Alexander Palfinger

Summary

Alexander Palfinger (1894– 1961) was a German Nazi functionary in German-occupied Poland during the Holocaust. While deputy director of administration of the Łódź Ghetto, Palfinger advocated for "a rapid dying out" of the ghetto's inhabitants.

Holocaust activity edit

By spring 1940, Alexander Palfinger was the deputy director of administration of the Łódź Ghetto, the second-largest ghetto in all of German-occupied Europe during World War II. On 30 April 1940, when the gates closed on the ghetto, it housed 163,777 residents.[1]

Palfinger reported to Hans Biebow, the ghetto's head of administration.
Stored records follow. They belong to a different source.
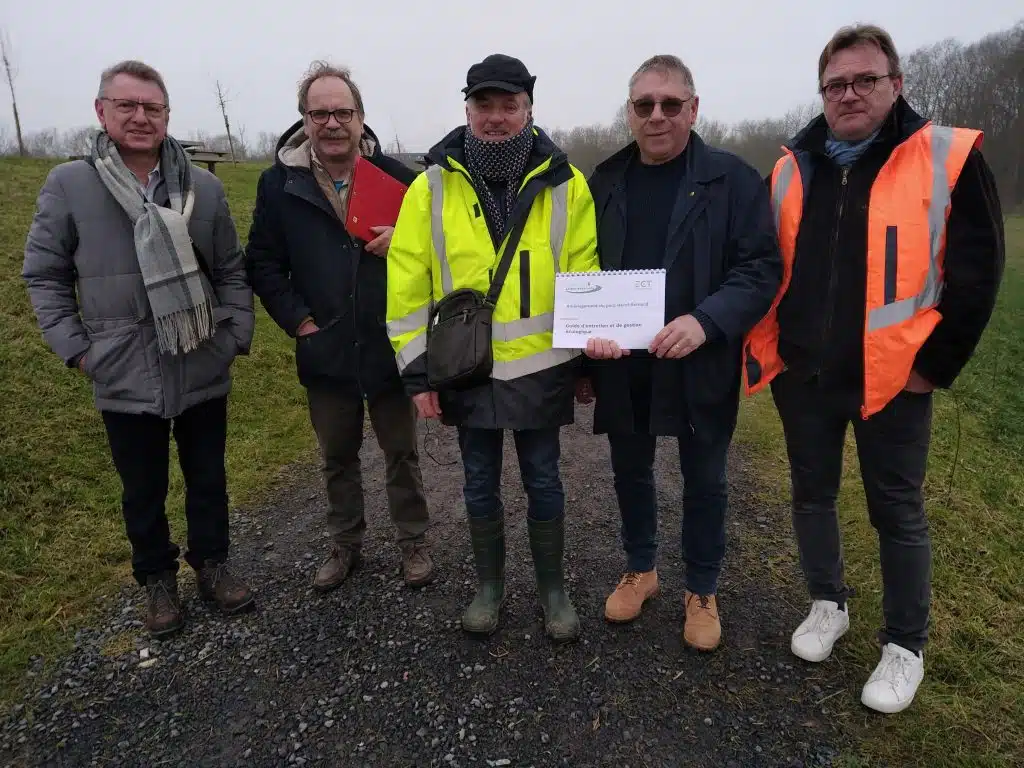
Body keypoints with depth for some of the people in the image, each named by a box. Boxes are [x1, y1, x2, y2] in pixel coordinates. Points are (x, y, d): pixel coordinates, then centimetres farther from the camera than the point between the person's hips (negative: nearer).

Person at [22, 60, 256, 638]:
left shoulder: (205, 187, 1)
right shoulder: (68, 185, -4)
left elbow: (232, 270, 6)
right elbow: (44, 275, 2)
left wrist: (239, 334, -1)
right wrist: (75, 347, -4)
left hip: (204, 372, 1)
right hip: (126, 379, -1)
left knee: (208, 478, 16)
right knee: (144, 490, 15)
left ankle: (212, 563, 37)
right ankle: (158, 579, 36)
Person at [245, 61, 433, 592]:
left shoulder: (395, 175, -3)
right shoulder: (279, 183, -1)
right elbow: (263, 263, 2)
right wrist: (298, 320, -8)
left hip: (391, 346, -1)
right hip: (325, 351, 1)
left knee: (401, 453, 12)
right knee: (337, 457, 17)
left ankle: (413, 543, 30)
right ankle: (345, 544, 36)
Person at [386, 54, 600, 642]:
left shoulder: (564, 182, -3)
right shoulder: (433, 185, -3)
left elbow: (585, 277, 2)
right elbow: (408, 285, -2)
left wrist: (588, 357, 3)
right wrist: (417, 369, -4)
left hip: (539, 368, 0)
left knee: (543, 481, 12)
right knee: (481, 485, 15)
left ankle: (553, 588, 32)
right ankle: (490, 585, 35)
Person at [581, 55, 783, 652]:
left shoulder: (732, 179, -5)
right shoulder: (605, 183, 6)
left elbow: (761, 267, -10)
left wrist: (705, 320, -27)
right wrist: (590, 331, -12)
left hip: (700, 365, -3)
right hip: (622, 366, 3)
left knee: (704, 480, 12)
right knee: (631, 471, 17)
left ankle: (703, 592, 33)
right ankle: (641, 570, 40)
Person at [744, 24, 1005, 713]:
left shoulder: (948, 160, -5)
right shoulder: (792, 169, 6)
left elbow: (976, 273, -5)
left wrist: (934, 365, -8)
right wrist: (767, 348, 6)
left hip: (892, 379, -4)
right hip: (801, 375, 4)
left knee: (898, 514, 7)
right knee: (813, 495, 16)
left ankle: (906, 647, 26)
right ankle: (828, 604, 37)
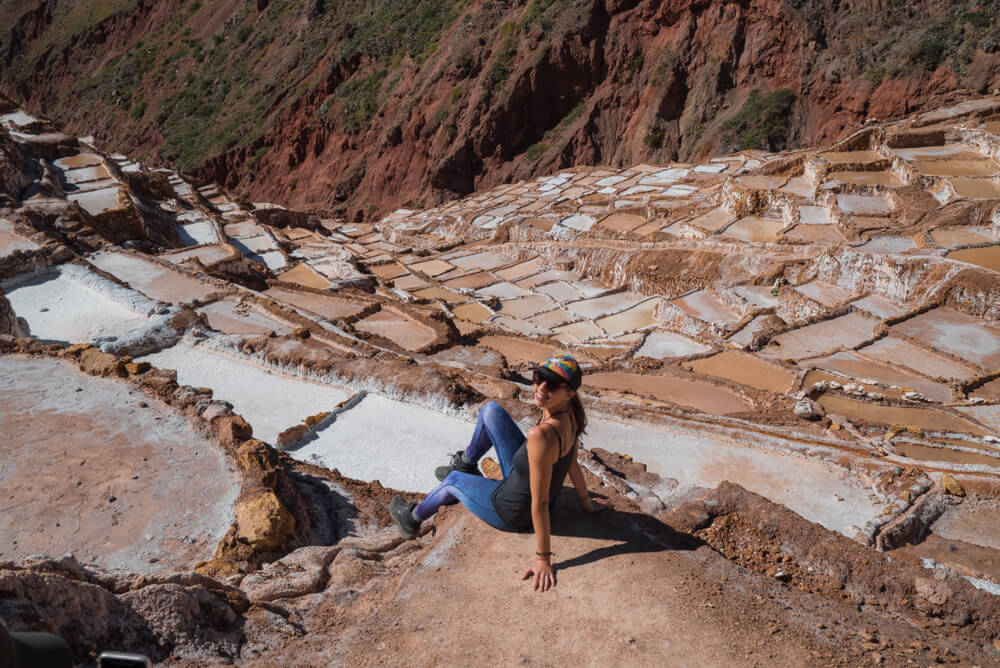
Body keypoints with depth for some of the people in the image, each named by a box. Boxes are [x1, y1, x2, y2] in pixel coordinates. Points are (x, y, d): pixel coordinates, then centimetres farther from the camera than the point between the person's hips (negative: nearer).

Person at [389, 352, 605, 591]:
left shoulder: (542, 435, -41)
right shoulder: (568, 411, -15)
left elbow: (540, 504, -34)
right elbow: (573, 464, 2)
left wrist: (543, 559, -25)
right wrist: (586, 502, 17)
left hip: (512, 514, -7)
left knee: (453, 480, 20)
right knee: (491, 410, 8)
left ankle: (413, 518, 51)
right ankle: (465, 464, 38)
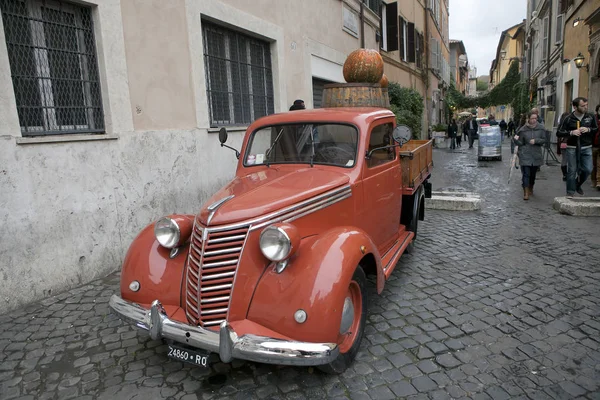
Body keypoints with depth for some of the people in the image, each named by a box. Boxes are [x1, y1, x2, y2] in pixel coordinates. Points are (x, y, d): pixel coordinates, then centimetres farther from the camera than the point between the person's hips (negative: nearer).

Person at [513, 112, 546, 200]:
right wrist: (516, 139, -21)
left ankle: (531, 188, 36)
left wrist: (536, 140, -14)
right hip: (525, 155, -2)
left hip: (536, 155, 2)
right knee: (526, 174, -8)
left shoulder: (541, 128, 1)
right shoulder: (523, 130, -3)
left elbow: (544, 140, 3)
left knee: (533, 174, 14)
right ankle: (526, 193, -6)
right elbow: (520, 143, -1)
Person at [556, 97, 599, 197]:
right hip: (572, 148, -2)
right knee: (572, 171, 2)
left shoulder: (590, 117, 2)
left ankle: (578, 184, 26)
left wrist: (588, 129, -9)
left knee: (588, 169, -1)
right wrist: (571, 132, -20)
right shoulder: (568, 118, -5)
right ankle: (570, 192, 13)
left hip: (586, 148, 2)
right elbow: (559, 133, -4)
Palfinger's push for a "a rapid dying out" of the ghetto's prisoners via starvation clashed with the productionist position of Biebow, who sought to transform the ghetto into a slave labor factory.[2] Due to Palfinger's differences of opinion with Biebow, Waldemar Schön, head of the General Government's Warsaw District Resettlement Office, in December 1940 appointed Palfinger to head the newly-organized Transferstelle_Warschau [de] (Transfer Office) in the Warsaw Ghetto.[3]

The Transferstelle office was in charge of the flow of all goods — including food, medical supplies, and raw materials — entering and leaving the ghetto and to set prices for the sale of finished goods. Palfinger's office was also the sole arbiter in all financial transactions. Due to Palfinger's rapid hostility toward Jewish life, he insisted on curbing food shipments into the ghetto to first bleed the population of purported hidden wealth. For example, Palfinger believed that the ghetto's prisoners had violated the 1939 banking law and forbade them from bringing furniture into the ghetto.[4]
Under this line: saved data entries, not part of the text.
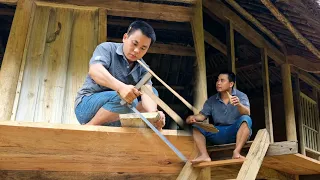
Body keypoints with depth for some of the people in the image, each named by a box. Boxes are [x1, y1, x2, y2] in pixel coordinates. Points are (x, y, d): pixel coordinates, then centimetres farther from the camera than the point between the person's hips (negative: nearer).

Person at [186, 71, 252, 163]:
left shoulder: (241, 96, -2)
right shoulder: (211, 100, 9)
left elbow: (247, 113, -19)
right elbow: (202, 115, 5)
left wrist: (239, 105, -41)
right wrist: (193, 117, -18)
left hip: (235, 132, -3)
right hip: (218, 133, 4)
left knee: (245, 119, -31)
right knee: (196, 126, -12)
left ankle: (236, 152, -39)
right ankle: (204, 155, -29)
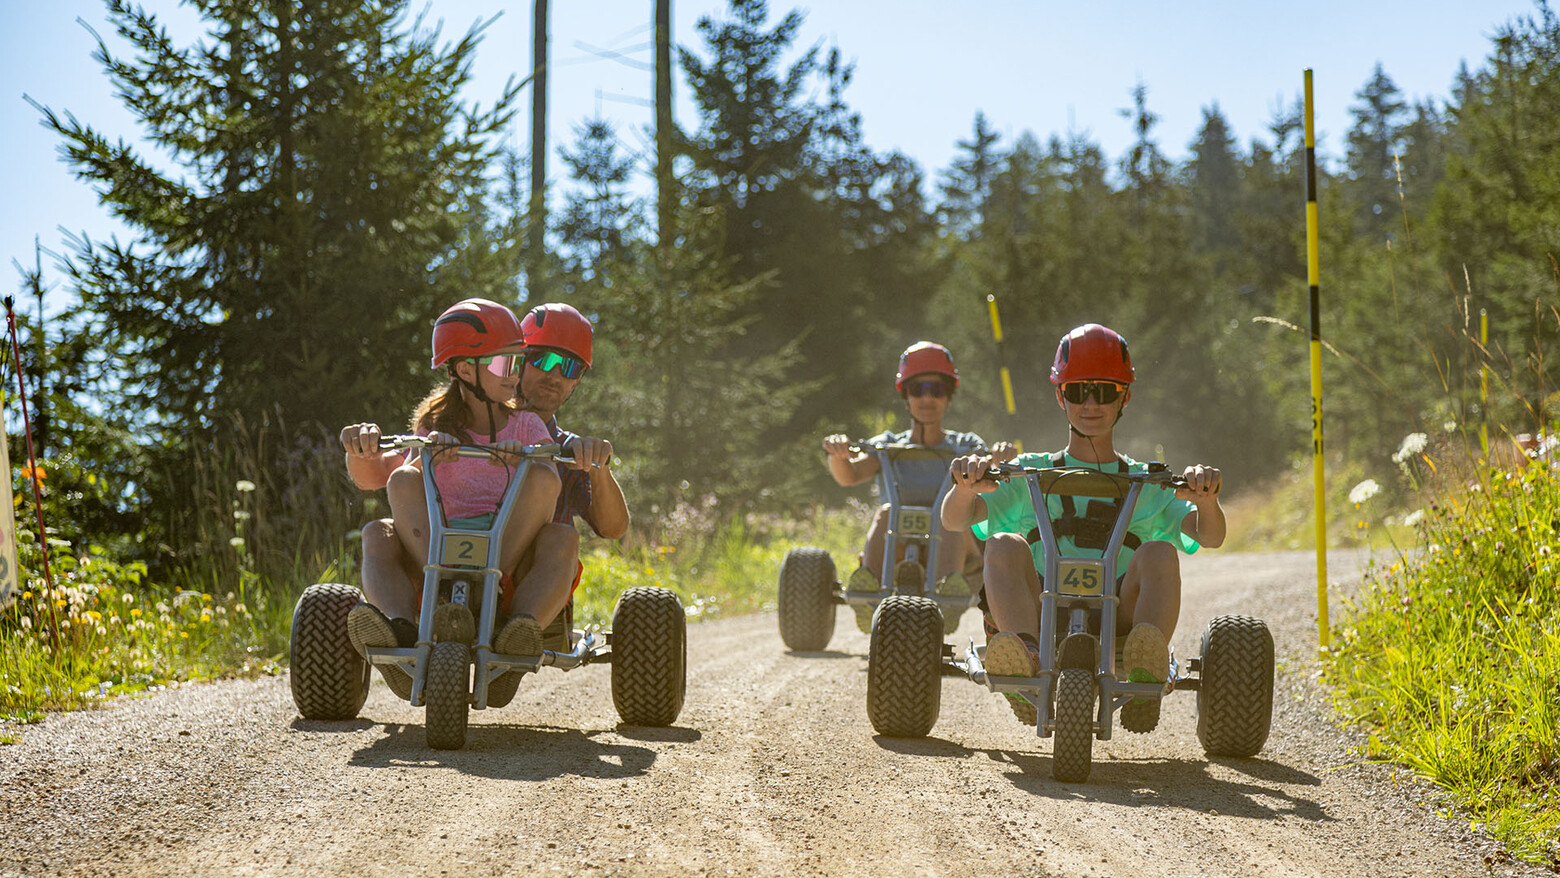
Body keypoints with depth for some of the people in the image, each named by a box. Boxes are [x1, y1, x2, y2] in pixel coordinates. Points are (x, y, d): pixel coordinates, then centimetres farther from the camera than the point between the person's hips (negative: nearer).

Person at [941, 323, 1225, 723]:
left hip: (1118, 616, 0)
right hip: (1038, 617, 0)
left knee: (1159, 552, -26)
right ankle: (1025, 654, -52)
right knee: (1005, 546, -27)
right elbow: (955, 520, 8)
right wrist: (967, 485, -17)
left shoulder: (1148, 484, 23)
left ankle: (1149, 661, -50)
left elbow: (1210, 536, 6)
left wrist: (1206, 499, -18)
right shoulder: (1032, 473, 22)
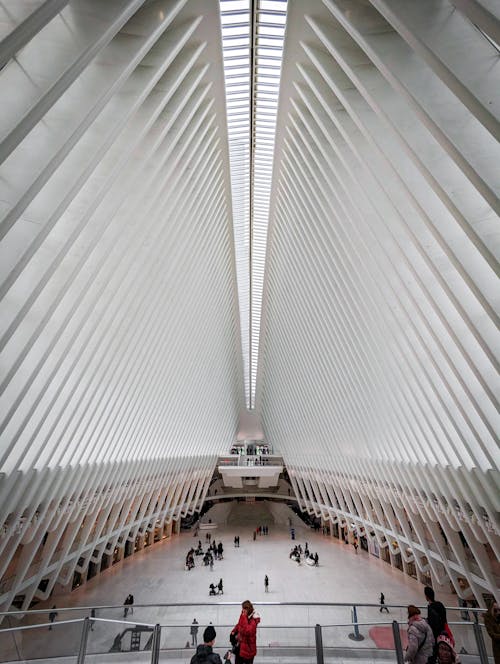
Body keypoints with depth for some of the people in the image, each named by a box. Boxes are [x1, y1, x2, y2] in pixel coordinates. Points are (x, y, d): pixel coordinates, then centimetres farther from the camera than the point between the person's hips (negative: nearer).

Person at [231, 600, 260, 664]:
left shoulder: (254, 619, -26)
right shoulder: (243, 616, -3)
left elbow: (248, 630, -38)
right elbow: (239, 625, 14)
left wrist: (244, 617, -39)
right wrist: (234, 631, -3)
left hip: (248, 647, -7)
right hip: (240, 644, 7)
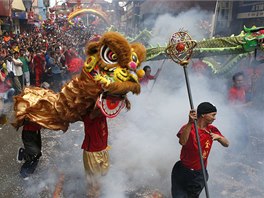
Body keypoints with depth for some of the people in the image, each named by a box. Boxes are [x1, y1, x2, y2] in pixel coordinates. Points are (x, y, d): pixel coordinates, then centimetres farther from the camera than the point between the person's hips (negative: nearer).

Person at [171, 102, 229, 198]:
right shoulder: (188, 127, -18)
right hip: (182, 172, -4)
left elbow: (226, 144, 1)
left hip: (200, 174, 4)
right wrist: (190, 122, -48)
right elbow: (182, 142, -37)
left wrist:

"Given the mentality of the Jews," he argued, only the "most extreme exigency" would force them to part with their hidden valuables in return for food.[5][6]

Palfinger worked in this position until May 1941, when he was appointed to head "Jewish affairs" for the new Tarnopol Ghetto in the summer of 1941.

References edit

  1. ^ The United States Holocaust Memorial Museum Encyclopedia of Camps and Ghettos, 1933–1945, Geoffrey P. Megargee, Martin C. Dean, and Mel Hecker, Volume II, part A, pp. 75–82.
  2. ^ Rich, Ian (2018). Holocaust Perpetrators of the German Police Battalions. London: Bloomsbury Publishing. p. 80. ISBN 9781350038042. Retrieved 14 March 2023.
  3. ^ The Persecution and Murder of the European Jews by Nazi Germany, 1933–1945. De Gruyter Oldenbourg. 2023. ISBN 9783110687903. Retrieved 14 March 2023.
  4. ^ di Stefano, Samuel Joseph Preston Anno (Spring 2011). "An insult to authority: The Jewish means to a Nazi end". James Madison University Scholarly Commons.
  5. ^ Browning (1997), p. 35.
  6. ^ "L'extermination au jour le jour" (in French). Archived from the original on 29 December 2008. Retrieved 2008-12-30.

Works cited edit

  • Browning, Christopher R. (1997) [1992]. The Path to Genocide: Essays on Launching the Final Solution. Cambridge University Press. ISBN 0-521-42695-2.